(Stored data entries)
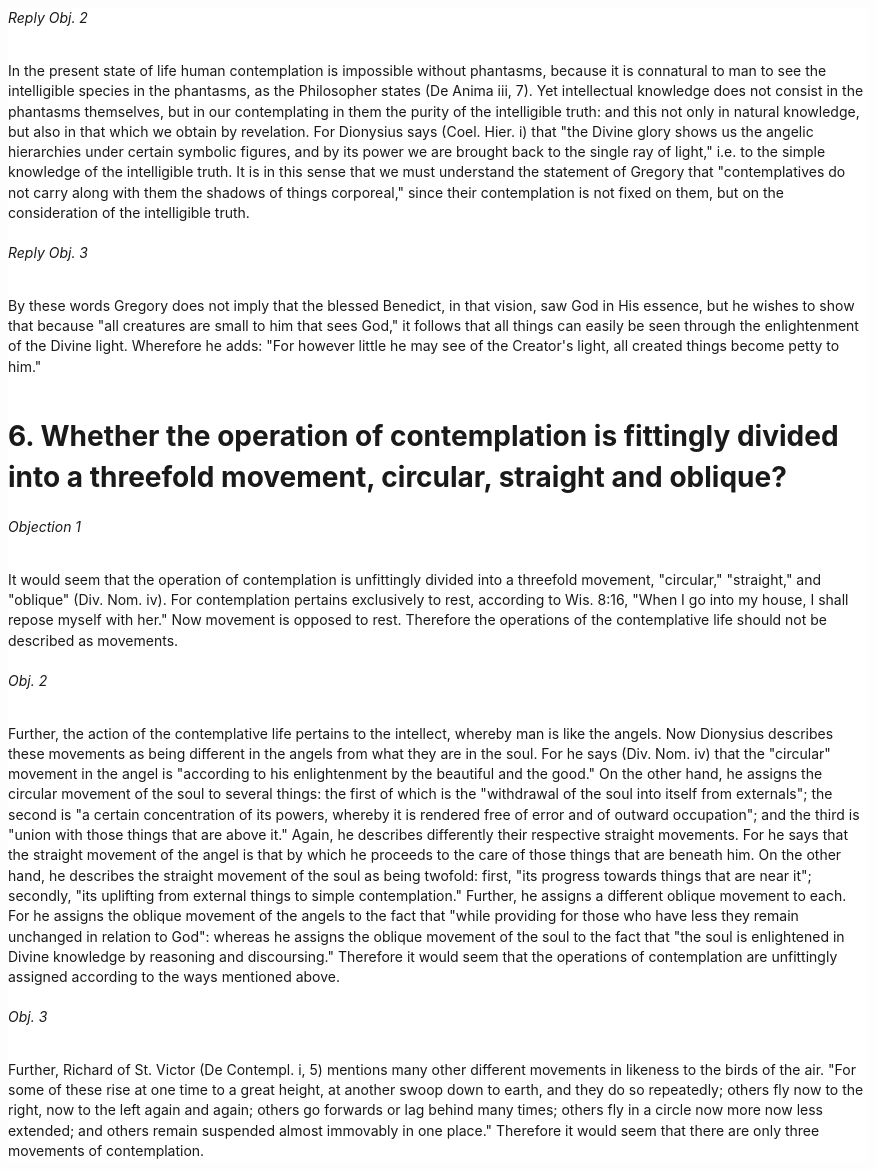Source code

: ###### Reply Obj. 2
In the present state of life human contemplation is impossible without phantasms, because it is connatural to man to see the intelligible species in the phantasms, as the Philosopher states (De Anima iii, 7). Yet intellectual knowledge does not consist in the phantasms themselves, but in our contemplating in them the purity of the intelligible truth: and this not only in natural knowledge, but also in that which we obtain by revelation. For Dionysius says (Coel. Hier. i) that "the Divine glory shows us the angelic hierarchies under certain symbolic figures, and by its power we are brought back to the single ray of light," i.e. to the simple knowledge of the intelligible truth. It is in this sense that we must understand the statement of Gregory that "contemplatives do not carry along with them the shadows of things corporeal," since their contemplation is not fixed on them, but on the consideration of the intelligible truth.  

###### Reply Obj. 3
By these words Gregory does not imply that the blessed Benedict, in that vision, saw God in His essence, but he wishes to show that because "all creatures are small to him that sees God," it follows that all things can easily be seen through the enlightenment of the Divine light. Wherefore he adds: "For however little he may see of the Creator's light, all created things become petty to him."  




# 6. Whether the operation of contemplation is fittingly divided into a threefold movement, circular, straight and oblique? 

###### Objection 1
It would seem that the operation of contemplation is unfittingly divided into a threefold movement, "circular," "straight," and "oblique" (Div. Nom. iv). For contemplation pertains exclusively to rest, according to Wis. 8:16, "When I go into my house, I shall repose myself with her." Now movement is opposed to rest. Therefore the operations of the contemplative life should not be described as movements.  

###### Obj. 2
Further, the action of the contemplative life pertains to the intellect, whereby man is like the angels. Now Dionysius describes these movements as being different in the angels from what they are in the soul. For he says (Div. Nom. iv) that the "circular" movement in the angel is "according to his enlightenment by the beautiful and the good." On the other hand, he assigns the circular movement of the soul to several things: the first of which is the "withdrawal of the soul into itself from externals"; the second is "a certain concentration of its powers, whereby it is rendered free of error and of outward occupation"; and the third is "union with those things that are above it." Again, he describes differently their respective straight movements. For he says that the straight movement of the angel is that by which he proceeds to the care of those things that are beneath him. On the other hand, he describes the straight movement of the soul as being twofold: first, "its progress towards things that are near it"; secondly, "its uplifting from external things to simple contemplation." Further, he assigns a different oblique movement to each. For he assigns the oblique movement of the angels to the fact that "while providing for those who have less they remain unchanged in relation to God": whereas he assigns the oblique movement of the soul to the fact that "the soul is enlightened in Divine knowledge by reasoning and discoursing." Therefore it would seem that the operations of contemplation are unfittingly assigned according to the ways mentioned above.  

###### Obj. 3
Further, Richard of St. Victor (De Contempl. i, 5) mentions many other different movements in likeness to the birds of the air. "For some of these rise at one time to a great height, at another swoop down to earth, and they do so repeatedly; others fly now to the right, now to the left again and again; others go forwards or lag behind many times; others fly in a circle now more now less extended; and others remain suspended almost immovably in one place." Therefore it would seem that there are only three movements of contemplation.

## Work to be completed:
Pick out every line of the records that contains the word "threefold", matching case exactly, and copy each one.

## Task output:
# 6. Whether the operation of contemplation is fittingly divided into a threefold movement, circular, straight and oblique? 
It would seem that the operation of contemplation is unfittingly divided into a threefold movement, "circular," "straight," and "oblique" (Div. Nom. iv). For contemplation pertains exclusively to rest, according to Wis. 8:16, "When I go into my house, I shall repose myself with her." Now movement is opposed to rest. Therefore the operations of the contemplative life should not be described as movements.  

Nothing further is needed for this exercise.